Brazil to Offer Petrobras CEO Job to Former Minister Parente
(Bloomberg) - Brazil’s new government will formally invite well-seasoned business leader Pedro Parente to lead Petroleo Brasileiro SA, as the state-controlled oil producer struggles to reduce debt and navigate the fallout from the country’s biggest corruption scandal. Parente hasn’t said whether he will accept the offer.
Brazil’s Acting President Michel Temer will speak with Parente, the former president of agribusiness giant Bunge Ltd.’s Brazil unit and chief operating officer of multimedia company Grupo RBS, to try to convince him to lead the world’s biggest deep-water producer, said a spokeswoman for Temer’s chief of staff. Parente was also an energy minister under former president Fernando Henrique Cardoso, where he gained experience managing a national crisis when he oversaw energy rationing during a 2002 drought.
Parente as Petrobras’s chief executive would fit with Temer’s plans to form an investor-friendly economic team in an effort to restore growth in Latin America’s largest economy. The company is in the midst of an asset disposal program that has resulted in sales of about $2.1 billion since last year. Temer is expected to accelerate privatizations, including the possible sale of Petrobras’s fuel distribution business, to help close the budget deficit and win the confidence of investors, a government official with direct knowledge of the matter said this week.
The company may need government support as early as 2017 if it fails to raise a planned $14.1 billion from asset sales this year, Moody’s Investors Service said in a research report Thursday. Petrobras may also have difficulties refinancing an estimated $21 billion of debt coming due by the end of 2017 given its limited access to capital markets, Moody’s said.

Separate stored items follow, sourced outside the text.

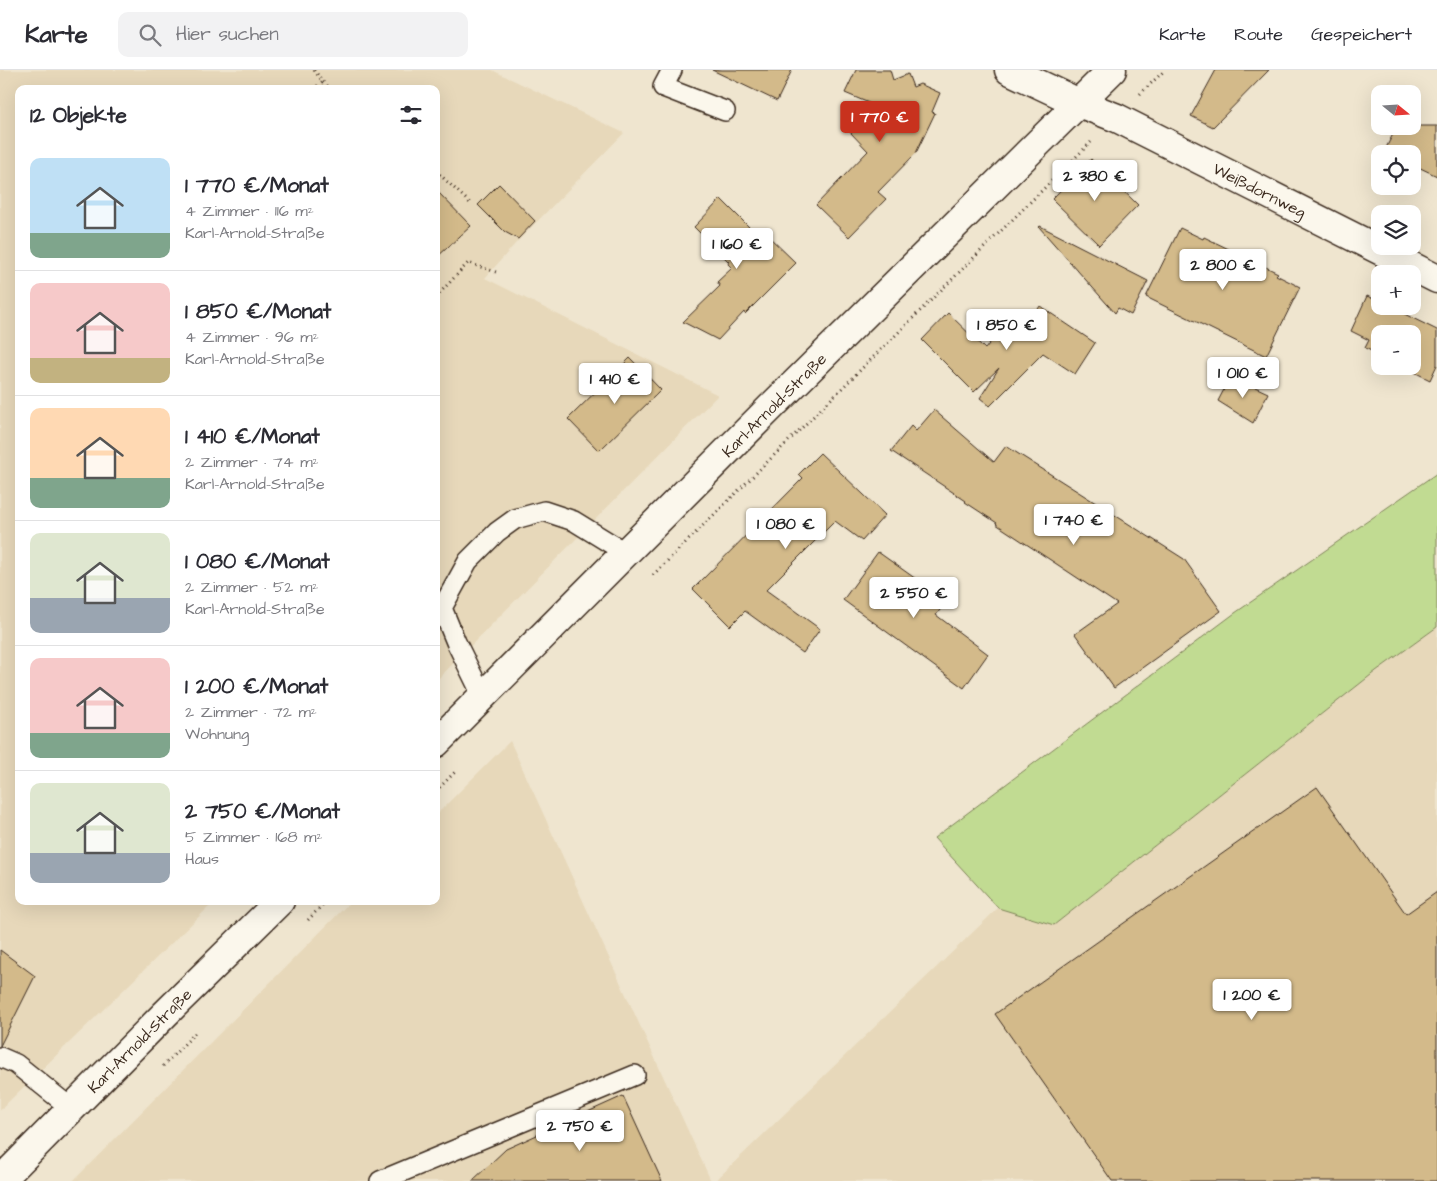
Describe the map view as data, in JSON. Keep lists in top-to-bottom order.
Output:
{
  "streets": {
    "main road": ["Weißdornweg", "Karl-Arnold-Straße"]
  },
  "crossings": [
    ["Weißdornweg", "Karl-Arnold-Straße"]
  ],
  "north": "right",
  "page": {
    "header": "Karte",
    "search": "Hier suchen",
    "nav": ["Karte", "Route", "Gespeichert"],
    "map_buttons": ["+", "−"],
    "heading": "12 Objekte",
    "price": [
      "1 770 €",
      "2 380 €",
      "1 160 €",
      "2 800 €",
      "1 850 €",
      "1 010 €",
      "1 410 €",
      "1 740 €",
      "1 080 €",
      "2 550 €",
      "1 200 €",
      "2 750 €"
    ],
    "list": [
      {
        "name": "1 770 €/Monat",
        "note": "4 Zimmer · 116 m² · Karl-Arnold-Straße"
      },
      {
        "name": "1 850 €/Monat",
        "note": "4 Zimmer · 96 m² · Karl-Arnold-Straße"
      },
      {
        "name": "1 410 €/Monat",
        "note": "2 Zimmer · 74 m² · Karl-Arnold-Straße"
      },
      {
        "name": "1 080 €/Monat",
        "note": "2 Zimmer · 52 m² · Karl-Arnold-Straße"
      },
      {
        "name": "1 200 €/Monat",
        "note": "2 Zimmer · 72 m² · Wohnung"
      },
      {
        "name": "2 750 €/Monat",
        "note": "5 Zimmer · 168 m² · Haus"
      }
    ]
  }
}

Rio de Janeiro-based Petrobras is also defending itself against a class action lawsuit in the U.S., a source of concern for investors who have already seen the company report billions of dollars in graft-related losses and impairments from unprofitable investments, including refinery projects that remain unfinished. The host of financial and legal challenges facing the company had discouraged some Brazil’s leading oil executives from seeking the job.